▶ _Saved data entries_:
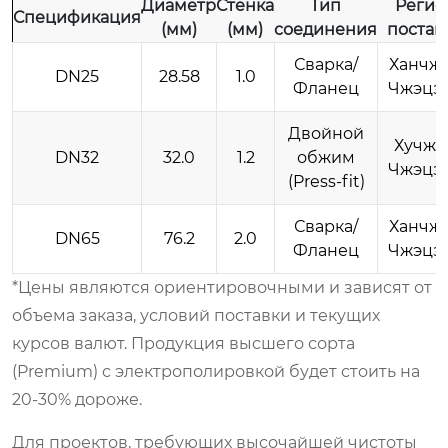
Диаметр
Стенка
Тип
Регио
Спецификация
(мм)
(мм)
соединения
постав
Сварка/
Ханчжо
DN25
28.58
1.0
Фланец
Чжэцз
Двойной
Хучжоу
DN32
32.0
1.2
обжим
Чжэцз
(Press-fit)
Сварка/
Ханчжо
DN65
76.2
2.0
Фланец
Чжэцз
*Цены являются ориентировочными и зависят от
объема заказа, условий поставки и текущих
курсов валют. Продукция высшего сорта
(Premium) с электрополировкой будет стоить на
20-30% дороже.
Для проектов, требующих высочайшей чистоты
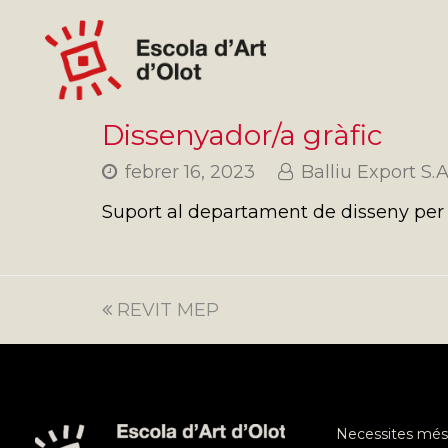
Dissenyador/a gràfic
febrer 16, 2023
Balliu Export S.
Suport al departament de disseny per l
previous
REVIT MEP
post:
Necessites més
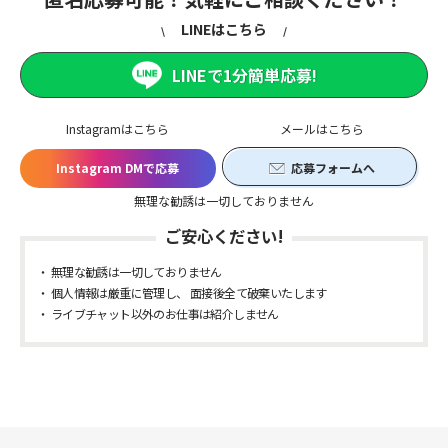
LINEはこちら
LINEで1分簡単応募!
Instagramはこちら
メールはこちら
Instagram DMで応募
応募フォームへ
無理な勧誘は一切しておりません
ご安心ください!
無理な勧誘は一切しておりません
個人情報は厳重に管理し、 面接後全て破棄いたします
ライブチャット以外のお仕事は紹介しません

▶ _Work task_: Each record above has to be written out again in full, but its pictures must not be.

▶ _Your solution_:
Диаметр
Стенка
Тип
Регио
Спецификация
(мм)
(мм)
соединения
постав
Сварка/
Ханчжо
DN25
28.58
1.0
Фланец
Чжэцз
Двойной
Хучжоу
DN32
32.0
1.2
обжим
Чжэцз
(Press-fit)
Сварка/
Ханчжо
DN65
76.2
2.0
Фланец
Чжэцз
*Цены являются ориентировочными и зависят от
объема заказа, условий поставки и текущих
курсов валют. Продукция высшего сорта
(Premium) с электрополировкой будет стоить на
20-30% дороже.
Для проектов, требующих высочайшей чистоты
Dissenyador/a gràfic
febrer 16, 2023
Balliu Export S.
Suport al departament de disseny per l
previous
REVIT MEP
post:
Necessites més
LINEはこちら
LINEで1分簡単応募!
Instagramはこちら
メールはこちら
Instagram DMで応募
応募フォームへ
無理な勧誘は一切しておりません
ご安心ください!
無理な勧誘は一切しておりません
個人情報は厳重に管理し、 面接後全て破棄いたします
ライブチャット以外のお仕事は紹介しません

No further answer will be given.